Seu papel é conduzir negociações, atuar como mediador em conflitos, representar politicamente a organização e buscar consensos entre países com interesses muitas vezes divergentes.

“O sucessor de Guterres precisará combinar experiência multilateral, credibilidade política e capacidade de negociação em ambientes de disputa. Também será importante ter perfil de reforma institucional, disposição para enfrentar a burocracia e sensibilidade para crises humanitárias e de segurança, sem perder legitimidade entre o Norte e as demandas do Sul Global”, explica Gustavo Menon.

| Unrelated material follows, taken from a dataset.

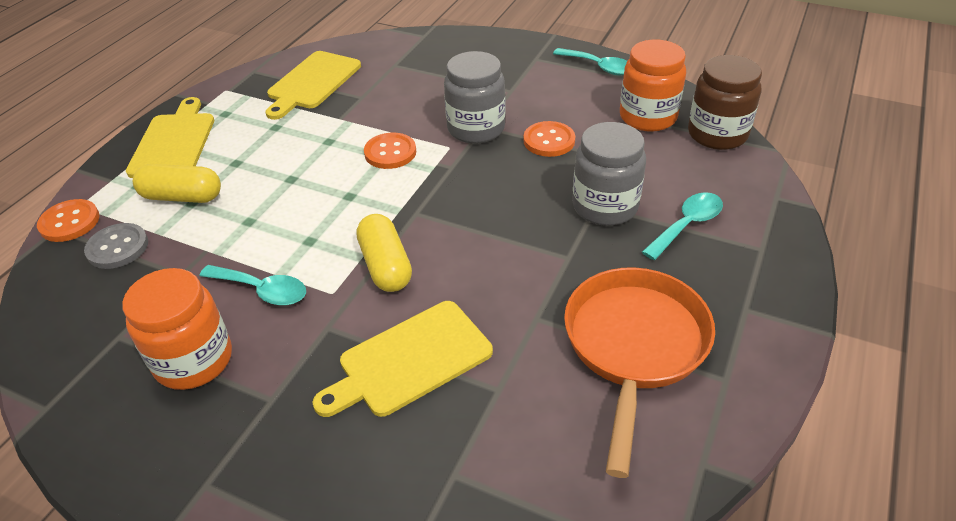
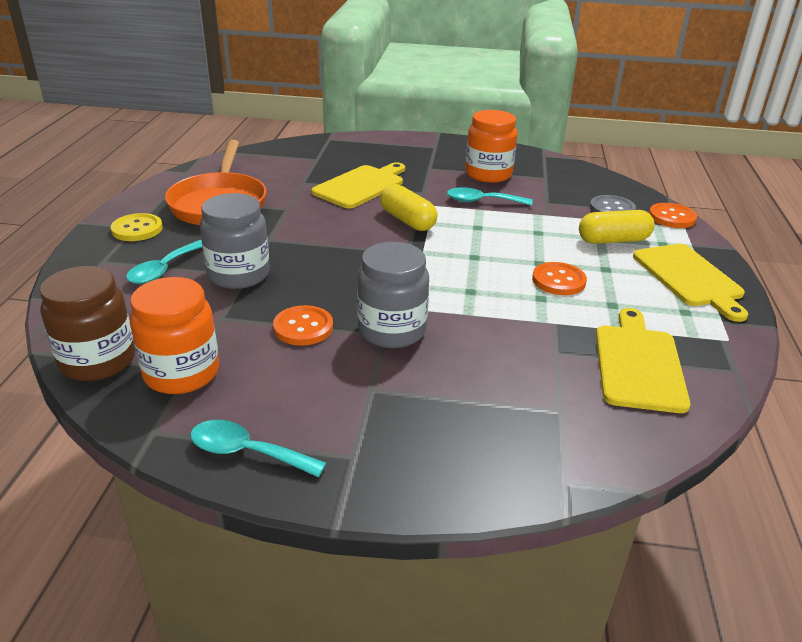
camera: 160 degrees right, 10 degrees down
orange button [364,133,416,169] -> orange button moved to [532,262,587,295]
none -> yellow button [111,213,163,241]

Segundo o cientista político, outro diferencial será a capacidade de dialogar com diferentes polos de poder sem transmitir a imagem de favorecimento a qualquer um deles. Ele também avalia que a comunicação pública ganhou peso para a legitimidade do cargo.

“A disputa atual mostra que a legitimidade do cargo já não vem apenas da diplomacia silenciosa, mas também da transparência, da paridade de gênero, da representatividade regional e da capacidade de dar sentido político à organização em meio a este período de cruzamento de crises na contemporaneidade.”